▸ **作業說明**:
在這段描寫壁虎闖入公寓的摘錄中,壁虎最後鑽進了哪裡而不見蹤影?

▸ **摘錄**:

回家的時候,一隻壁虎不知躲在哪裡,像是伺機已久,門才打開,就搶先一步竄進屋內。我幾乎是下意識抬腳讓牠進去的。也有驚嚇。等回過神,啊,已經來不及了。
我是不大熟壁虎,但也看得出來,體型真是蠻大的啊。以往所見,多細身而尾修長,動作迅捷,在牆上快手快腳,無聲地移動著,偵查兵一般。這次遇到的,動作還是快,只是胖胖的,不知為何就有種諧星感,爬在天花板上感覺會一個不小心就掉下來的類型。
一轉眼,牠已鑽進電視櫃下方的縫裡,消失了蹤影。我那經常僅自己一人出入的公寓,遂多了神出鬼沒的新房客一隻。

已儲存的資料集條目

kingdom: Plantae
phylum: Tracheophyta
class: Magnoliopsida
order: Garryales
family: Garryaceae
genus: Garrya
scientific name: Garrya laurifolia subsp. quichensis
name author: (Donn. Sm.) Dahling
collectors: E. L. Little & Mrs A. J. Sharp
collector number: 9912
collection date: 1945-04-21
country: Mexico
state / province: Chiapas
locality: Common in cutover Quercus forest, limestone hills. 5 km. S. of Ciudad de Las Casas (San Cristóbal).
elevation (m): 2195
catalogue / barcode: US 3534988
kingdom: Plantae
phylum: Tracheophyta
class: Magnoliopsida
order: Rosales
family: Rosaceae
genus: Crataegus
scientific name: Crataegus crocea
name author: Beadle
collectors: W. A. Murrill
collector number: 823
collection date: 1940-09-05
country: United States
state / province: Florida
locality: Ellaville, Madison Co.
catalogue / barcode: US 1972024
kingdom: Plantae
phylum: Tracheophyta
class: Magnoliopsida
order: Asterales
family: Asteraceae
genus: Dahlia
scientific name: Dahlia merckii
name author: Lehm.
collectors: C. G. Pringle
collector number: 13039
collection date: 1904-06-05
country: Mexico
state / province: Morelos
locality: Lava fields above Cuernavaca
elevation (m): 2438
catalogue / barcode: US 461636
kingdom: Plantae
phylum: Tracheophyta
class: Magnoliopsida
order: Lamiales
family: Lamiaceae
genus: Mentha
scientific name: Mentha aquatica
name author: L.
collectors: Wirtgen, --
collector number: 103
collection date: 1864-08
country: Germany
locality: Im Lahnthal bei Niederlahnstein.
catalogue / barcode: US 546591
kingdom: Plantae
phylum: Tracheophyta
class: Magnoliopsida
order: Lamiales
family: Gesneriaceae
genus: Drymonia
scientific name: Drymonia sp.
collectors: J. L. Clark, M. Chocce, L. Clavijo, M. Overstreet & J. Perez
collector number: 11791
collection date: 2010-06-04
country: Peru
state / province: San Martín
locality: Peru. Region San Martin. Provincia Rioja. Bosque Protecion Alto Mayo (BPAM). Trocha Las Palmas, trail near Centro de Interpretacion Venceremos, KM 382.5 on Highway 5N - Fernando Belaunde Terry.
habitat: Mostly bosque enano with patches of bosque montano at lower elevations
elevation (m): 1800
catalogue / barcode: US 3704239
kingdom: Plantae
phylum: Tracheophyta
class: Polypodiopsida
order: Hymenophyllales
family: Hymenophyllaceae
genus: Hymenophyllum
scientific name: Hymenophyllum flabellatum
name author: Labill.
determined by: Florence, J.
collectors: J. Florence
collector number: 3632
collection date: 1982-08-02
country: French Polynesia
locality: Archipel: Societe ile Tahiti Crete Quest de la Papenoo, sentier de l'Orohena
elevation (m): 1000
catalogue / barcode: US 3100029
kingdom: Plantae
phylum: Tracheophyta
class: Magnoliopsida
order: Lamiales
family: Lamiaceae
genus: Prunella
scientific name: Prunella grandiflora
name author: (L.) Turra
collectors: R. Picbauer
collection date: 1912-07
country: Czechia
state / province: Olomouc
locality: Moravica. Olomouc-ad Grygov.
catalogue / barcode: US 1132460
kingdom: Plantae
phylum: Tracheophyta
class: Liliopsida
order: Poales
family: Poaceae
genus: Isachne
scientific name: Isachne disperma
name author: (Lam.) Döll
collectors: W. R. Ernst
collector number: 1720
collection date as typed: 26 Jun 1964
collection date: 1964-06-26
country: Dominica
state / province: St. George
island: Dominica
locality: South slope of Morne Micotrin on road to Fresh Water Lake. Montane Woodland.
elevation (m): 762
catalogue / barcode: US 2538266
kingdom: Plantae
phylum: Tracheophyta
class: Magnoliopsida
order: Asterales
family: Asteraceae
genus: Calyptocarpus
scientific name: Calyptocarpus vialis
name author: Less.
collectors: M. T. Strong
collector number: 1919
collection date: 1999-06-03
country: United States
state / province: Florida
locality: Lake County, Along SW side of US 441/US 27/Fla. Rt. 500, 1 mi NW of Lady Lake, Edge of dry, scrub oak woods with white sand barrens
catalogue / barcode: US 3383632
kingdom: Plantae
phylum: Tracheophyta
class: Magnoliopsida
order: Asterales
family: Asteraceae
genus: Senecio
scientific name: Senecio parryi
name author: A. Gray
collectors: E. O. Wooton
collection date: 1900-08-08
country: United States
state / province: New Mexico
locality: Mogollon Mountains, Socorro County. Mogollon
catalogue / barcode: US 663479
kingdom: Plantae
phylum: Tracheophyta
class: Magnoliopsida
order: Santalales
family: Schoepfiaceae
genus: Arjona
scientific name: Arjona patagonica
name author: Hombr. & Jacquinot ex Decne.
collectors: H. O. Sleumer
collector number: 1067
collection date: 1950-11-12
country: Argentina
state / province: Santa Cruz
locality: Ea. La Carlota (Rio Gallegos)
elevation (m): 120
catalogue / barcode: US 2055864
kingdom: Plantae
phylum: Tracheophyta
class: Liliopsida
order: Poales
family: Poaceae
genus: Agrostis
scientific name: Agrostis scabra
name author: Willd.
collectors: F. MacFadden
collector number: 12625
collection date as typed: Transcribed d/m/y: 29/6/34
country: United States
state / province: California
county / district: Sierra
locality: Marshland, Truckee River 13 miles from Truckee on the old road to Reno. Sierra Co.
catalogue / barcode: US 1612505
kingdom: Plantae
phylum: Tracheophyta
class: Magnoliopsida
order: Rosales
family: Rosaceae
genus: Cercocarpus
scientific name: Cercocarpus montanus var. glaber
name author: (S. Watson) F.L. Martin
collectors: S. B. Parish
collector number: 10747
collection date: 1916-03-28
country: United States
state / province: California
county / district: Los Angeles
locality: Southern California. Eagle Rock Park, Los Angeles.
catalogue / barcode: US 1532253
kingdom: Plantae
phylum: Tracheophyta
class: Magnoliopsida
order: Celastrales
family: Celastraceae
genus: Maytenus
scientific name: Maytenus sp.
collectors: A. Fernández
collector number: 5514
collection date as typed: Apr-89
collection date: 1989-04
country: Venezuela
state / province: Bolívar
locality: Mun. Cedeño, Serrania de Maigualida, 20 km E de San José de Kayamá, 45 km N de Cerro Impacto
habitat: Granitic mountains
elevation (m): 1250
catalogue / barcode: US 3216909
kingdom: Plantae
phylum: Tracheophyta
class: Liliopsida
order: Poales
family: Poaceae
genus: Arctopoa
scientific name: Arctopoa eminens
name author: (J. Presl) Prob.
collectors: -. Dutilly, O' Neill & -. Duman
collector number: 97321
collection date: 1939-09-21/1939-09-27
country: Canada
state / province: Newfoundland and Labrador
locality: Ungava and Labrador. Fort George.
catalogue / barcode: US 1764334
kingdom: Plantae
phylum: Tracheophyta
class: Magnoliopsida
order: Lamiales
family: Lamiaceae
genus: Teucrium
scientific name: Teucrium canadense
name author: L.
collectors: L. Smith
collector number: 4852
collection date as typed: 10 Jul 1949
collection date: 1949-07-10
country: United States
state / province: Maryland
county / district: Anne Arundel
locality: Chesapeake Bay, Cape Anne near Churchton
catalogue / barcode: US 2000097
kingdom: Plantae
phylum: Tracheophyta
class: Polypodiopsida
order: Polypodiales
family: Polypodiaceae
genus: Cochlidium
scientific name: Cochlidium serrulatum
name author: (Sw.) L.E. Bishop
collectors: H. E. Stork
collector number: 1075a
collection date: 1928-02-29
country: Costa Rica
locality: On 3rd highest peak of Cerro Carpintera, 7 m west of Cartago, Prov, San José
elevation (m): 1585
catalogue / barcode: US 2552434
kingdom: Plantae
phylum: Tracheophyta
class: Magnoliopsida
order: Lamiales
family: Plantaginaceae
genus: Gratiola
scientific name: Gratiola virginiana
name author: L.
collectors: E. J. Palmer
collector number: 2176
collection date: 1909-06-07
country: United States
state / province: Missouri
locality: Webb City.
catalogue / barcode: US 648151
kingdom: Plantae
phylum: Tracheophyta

▸ **題目解答**:
電視櫃下方的縫裡。